I realize what had happened. Without his hind legs operating normally, any movement would propel him forward like a furry torpedo. Ugh, nasty, he nearly plunged into the ornamental stones of the garden ornament. OK, OK, I get the message, I have to play the role of a fussy nurse.

9.15pm I tell you this is the last time I trust a vet's word. One hour plus indeed. This has gone wayyyyy beyond two hours.

Wag... wag... wag... oooh tail movement. This is promising. Ah, he's trying to stand up. Good... goood.... OOOPS.... catching the dog. Sigh, looks like I'm in for a long night and some hunger pangs.

My friend was still observing. I have to give thanks and credit to my friend here because although he wasn't very comfortable with dogs, he helped me to hold the dog while I drove to the vet and back. Everyone has fears but not everybody has the guts to directly deal with their fears.

Seeing my dog now practicing the Shaolin drunken mantis stance, I decided to hold him in a standing position until I was sure he was completely 'sober'.

9.40pm. Dog is going round and round in big circles. OK, he's just answering nature's call and not gone bonkers. Phew, mission accomplished. Finally, we can leave for dinner. Peace at last.

And to satisfy Poohbearie's (and others) craving for Scooby shots, here's a fresh but goofy top angle shot of Scooby. (OMG, my dog's a camwhore!)



Hi, everybody!


Comments

Annie said…
ROFLMAO! Oh MY GAWD! Jonzz! You nearly gave me a heart attack! I thought your doggy was DEAD! Look at his tongue in the first picture! lordy lordy lordy. I nearly picked up the phone to call authorities to pick you up - insane dog owner.

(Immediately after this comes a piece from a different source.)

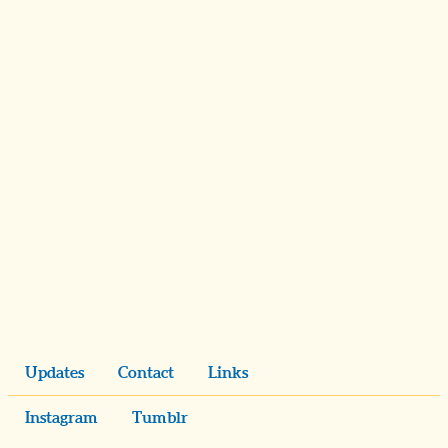
Updates
Contact
Links
Instagram
Tumblr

Alls I gotta say about the ALIVE pic of new dog is WTF is up with that TILE floor? Ewwww... If he vomited on that floor, I'd say it was an improvement babe.
Unknown said…
Glad he's ok. How come the sedation lasted soooo long? Mebbe because he had multiple jabs which kicked in later...
Jonzz said…
gospel band: hello, thanks for dropping by.

annie: seriously annie, read the whole thing before jumping. c'mon don't criticize the tiled floor, rofl.

bernard: i suspect just as much. and the fact that he's also an old dog.
sereneannabelle said…
awwwwww.....so poor thing.........

dun show me this kind of photos. i have a terrible soft spot for dogs.
Annie said…
I'm sincerely sorry for calling you Monty... *sad face*... you know, it's all you I.T. guys - you all look alike - it's hard to tell you apart - it's all just a big blur.